### Consigne:
Prolongez le commentaire d'arrêt sur la mention manuscrite exigée de la caution en reprenant juste après sa dernière phrase.

### Extrait de page:
===
Aux termes de l'article L. 341-2 du Code de la consommation (N° Lexbase : L5668DLI), "toute personne physique qui s'engage par acte sous seing privé en qualité de caution envers un créancier professionnel doit, à peine de nullité de son engagement, faire précéder sa signature de la mention manuscrite suivante, et uniquement de celle-ci : 'En me portant caution de X..., dans la limite de la somme de ... couvrant le paiement du principal, des intérêts et, le cas échéant, des pénalités ou intérêts de retard et pour la durée de ..., je m'engage à rembourser au prêteur les sommes dues sur mes revenus et mes biens si X... n'y satisfait pas lui-même'". C'est au visa de ce texte que la Chambre commerciale de la Cour de cassation a rendu, pour la première fois, un arrêt sur le fondement de cette disposition introduite par la loi sur l'initiative économique (loi n° 2003-721 du 1er août 2003 N° Lexbase : L3557BLC). En l'espèce, une banque a assigné en paiement la caution solidaire du compte courant ouvert par son fils dans les livres de l'établissement de crédit et son épouse commune en biens, l'engagement du garant ayant été souscrit par acte du 18 janvier 2005. Condamnée à payer un certain montant à la banque, la caution forme un pourvoi en cassation reprochant à la cour d'appel d'avoir rejeté sa demande en nullité de son engagement. C'est dans ce contexte que la Cour régulatrice énonce, à la manière d'un arrêt de principe, "qu'est nul l'engagement de caution, pris par acte sous seing privé par une personne physique envers un créancier professionnel, qui ne comporte pas la mention manuscrite exigée par [l'article L. 341-2 du Code de la consommation]". Aussi en déduit-elle que la cour d'appel a violé ledit texte en retenant que l'épouse s'était valablement engagée en qualité de caution après avoir, d'une part, constaté qu'elle avait porté de sa main sur l'acte du 18 janvier 2005 la mention "Bon pour accord exprès au cautionnement donné à hauteur de la somme de 60 000 euros couvrant le principal, tous les intérêts, frais, commissions et accessoires y compris toute indemnité de résiliation anticipée comme indiqué ci-dessous" suivie de sa signature, et, d'autre part, relevé, dans ses conclusions du 22 septembre 2006, qu'elle avait reconnu implicitement son engagement en qualité de caution et que cet aveu, extérieur à l'acte, constituait l'élément extrinsèque venant parfaire le commencement de preuve par écrit résultant de l'acte.

Ce faisant, la Cour de cassation, qui fait une stricte application du texte applicable en l'espèce, rappelle une règle intangible (I) et nie, fort logiquement, toute valeur à l'aveu judiciaire du cautionnement souscrit par une personne physique envers un créancier professionnel (II).
===
### Extrait de données:
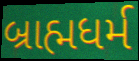
બ્રાહ્મધર્મ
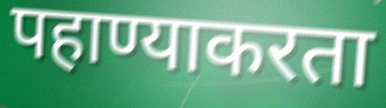
पहाण्याकरता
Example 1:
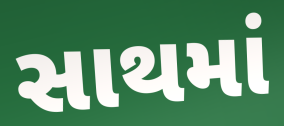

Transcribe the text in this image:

સાથમાં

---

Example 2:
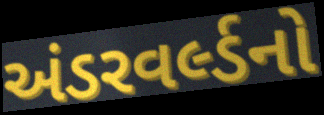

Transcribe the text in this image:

અંડરવર્લ્ડનો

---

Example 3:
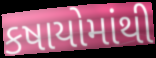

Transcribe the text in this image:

કષાયોમાંથી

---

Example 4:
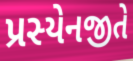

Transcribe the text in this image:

પ્રસ્યેનજીતે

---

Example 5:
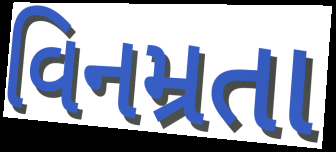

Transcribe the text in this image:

વિનમ્રતા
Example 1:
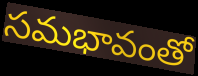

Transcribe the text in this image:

సమభావంతో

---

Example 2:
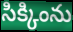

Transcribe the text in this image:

సిక్కింను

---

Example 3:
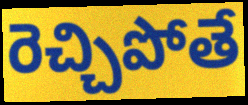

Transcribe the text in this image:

రెచ్చిపోతే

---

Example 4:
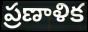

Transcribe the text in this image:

ప్రణాళిక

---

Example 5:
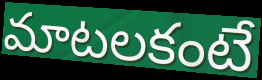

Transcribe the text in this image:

మాటలకంటే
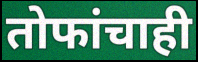
तोफांचाही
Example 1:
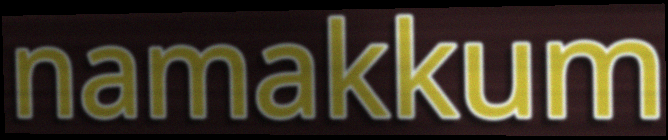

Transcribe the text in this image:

namakkum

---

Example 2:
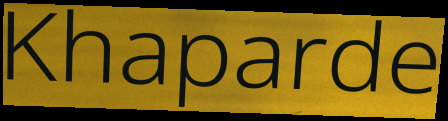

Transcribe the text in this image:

Khaparde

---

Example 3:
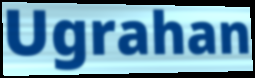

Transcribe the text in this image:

Ugrahan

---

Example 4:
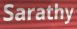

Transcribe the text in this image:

Sarathy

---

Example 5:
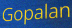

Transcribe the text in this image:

Gopalan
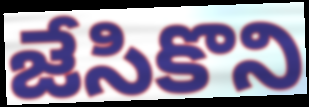
జేసికొని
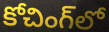
కోచింగ్‌లో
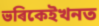
ভৰিকেইখনত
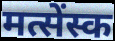
मत्सेंस्क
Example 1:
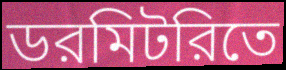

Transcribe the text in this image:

ডরমিটরিতে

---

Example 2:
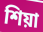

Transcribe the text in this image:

শিয়া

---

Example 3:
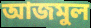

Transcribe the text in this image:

আজমুল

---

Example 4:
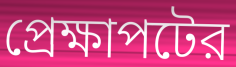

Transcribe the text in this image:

প্রেক্ষাপটের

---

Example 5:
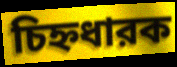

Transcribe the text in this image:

চিহ্নধারক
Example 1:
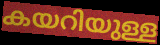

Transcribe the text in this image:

കയറിയുള്ള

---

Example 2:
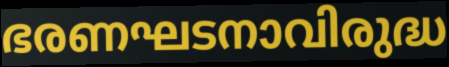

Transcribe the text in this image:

ഭരണഘടനാവിരുദ്ധ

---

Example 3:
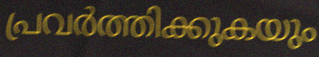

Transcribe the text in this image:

പ്രവർത്തിക്കുകയും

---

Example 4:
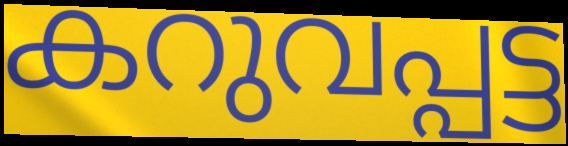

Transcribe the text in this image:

കറുവപ്പട്ട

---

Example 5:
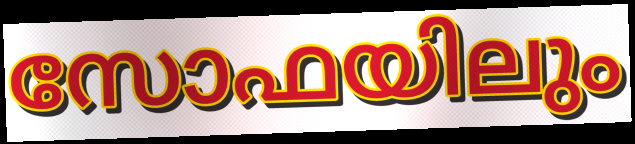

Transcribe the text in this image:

സോഫയിലും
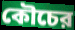
কৌচের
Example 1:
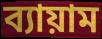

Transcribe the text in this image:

ব্যায়াম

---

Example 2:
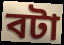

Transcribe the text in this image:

বটা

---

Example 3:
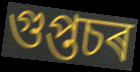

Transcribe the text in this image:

গুপ্তচৰ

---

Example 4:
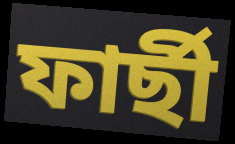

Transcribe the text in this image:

ফাৰ্ছী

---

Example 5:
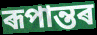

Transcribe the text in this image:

ৰূপান্তৰ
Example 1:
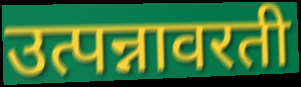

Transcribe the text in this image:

उत्पन्नावरती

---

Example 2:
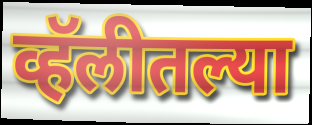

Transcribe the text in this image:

व्हॅलीतल्या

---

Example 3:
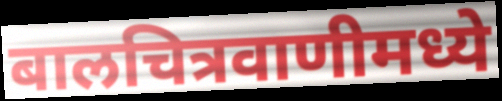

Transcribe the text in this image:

बालचित्रवाणीमध्ये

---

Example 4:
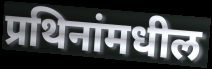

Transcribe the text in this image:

प्रथिनांमधील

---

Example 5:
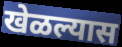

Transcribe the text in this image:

खेळल्यास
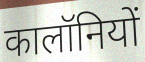
कालॉनियों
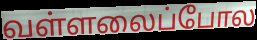
வள்ளலைப்போல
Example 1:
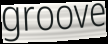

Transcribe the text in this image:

groove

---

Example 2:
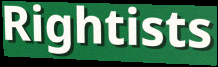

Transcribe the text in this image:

Rightists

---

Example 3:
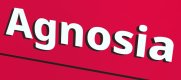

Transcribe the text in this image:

Agnosia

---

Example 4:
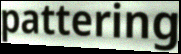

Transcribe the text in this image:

pattering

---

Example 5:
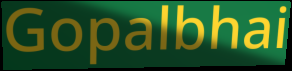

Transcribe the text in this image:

Gopalbhai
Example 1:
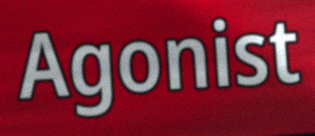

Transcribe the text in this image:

Agonist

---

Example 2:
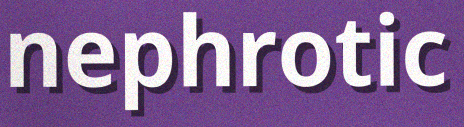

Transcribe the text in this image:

nephrotic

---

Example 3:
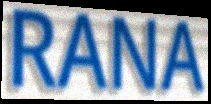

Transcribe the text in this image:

RANA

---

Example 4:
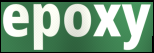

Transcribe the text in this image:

epoxy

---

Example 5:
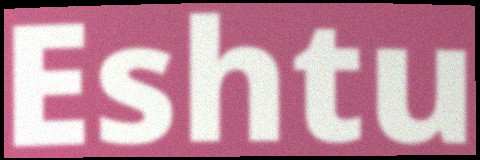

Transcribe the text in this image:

Eshtu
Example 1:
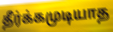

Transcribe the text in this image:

தீர்க்கமுடியாத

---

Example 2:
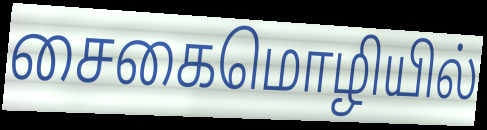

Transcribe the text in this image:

சைகைமொழியில்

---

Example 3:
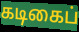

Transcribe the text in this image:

கடிகைப்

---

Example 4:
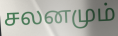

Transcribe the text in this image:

சலனமும்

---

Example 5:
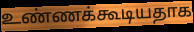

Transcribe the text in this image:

உண்ணக்கூடியதாக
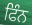
ਫਿੰਨ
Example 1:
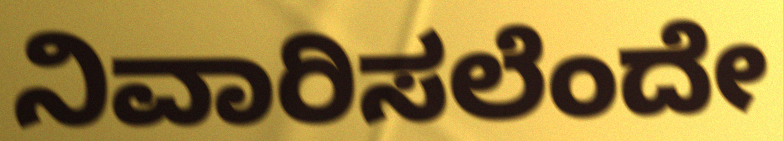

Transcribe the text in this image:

ನಿವಾರಿಸಲೆಂದೇ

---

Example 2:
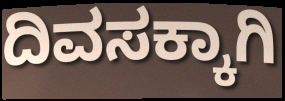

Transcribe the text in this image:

ದಿವಸಕ್ಕಾಗಿ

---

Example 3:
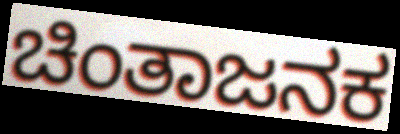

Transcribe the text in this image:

ಚಿಂತಾಜನಕ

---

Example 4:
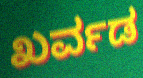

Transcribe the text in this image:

ಖರ್ವಡ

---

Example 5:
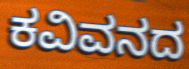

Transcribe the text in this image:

ಕವಿವನದ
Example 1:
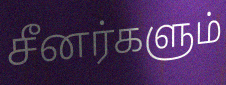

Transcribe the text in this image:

சீனர்களும்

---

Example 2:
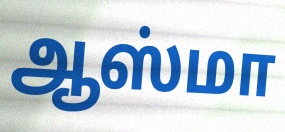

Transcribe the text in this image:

ஆஸ்மா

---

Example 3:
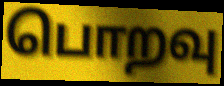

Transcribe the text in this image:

பொறவு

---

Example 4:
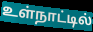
===
### Résultat obtenu:
I - La mention manuscrite de l'article L. 341-2 du Code de la consommation : condition ad validitatem du cautionnement

Le texte de l'article L. 341-2 du Code de la consommation ne soulève pas de difficulté sur la valeur de la règle qu'il énonce puisqu'il prévoit expressément que la mention manuscrite de la caution, personne physique, qui s'engage envers un créancier professionnel, est exigée à peine de nullité de l'acte. Il s'agit donc là d'une condition de validité et non d'une simple condition de preuve, comme l'ont retenu les juges d'appel dont la décision est cassée par l'arrêt du 28 avril 2009, opérant par là même une distinction entre les engagements souscrits par les cautions, personnes physiques, à l'égard des créanciers professionnels et le cautionnement de droit commun. En effet, si la sanction du non-respect de la règle issue de la loi sur l'initiative économique, et donc la valeur de la condition énoncée n'appellent aucune discussion, tel n'est pas le cas de la règle contenue dans l'article 1326 du Code civil (N° Lexbase : L1437ABT), siège de l'existence d'une mention manuscrite pour le cautionnement de droit commun et objet d'une jurisprudence abondante et d'une littérature non moins foisonnante. Les juges et la doctrine se sont longtemps demandés si l'exigence de la mention manuscrite que ce texte contient était une condition de validité du cautionnement ou s'il s'agissait d'une simple règle de preuve.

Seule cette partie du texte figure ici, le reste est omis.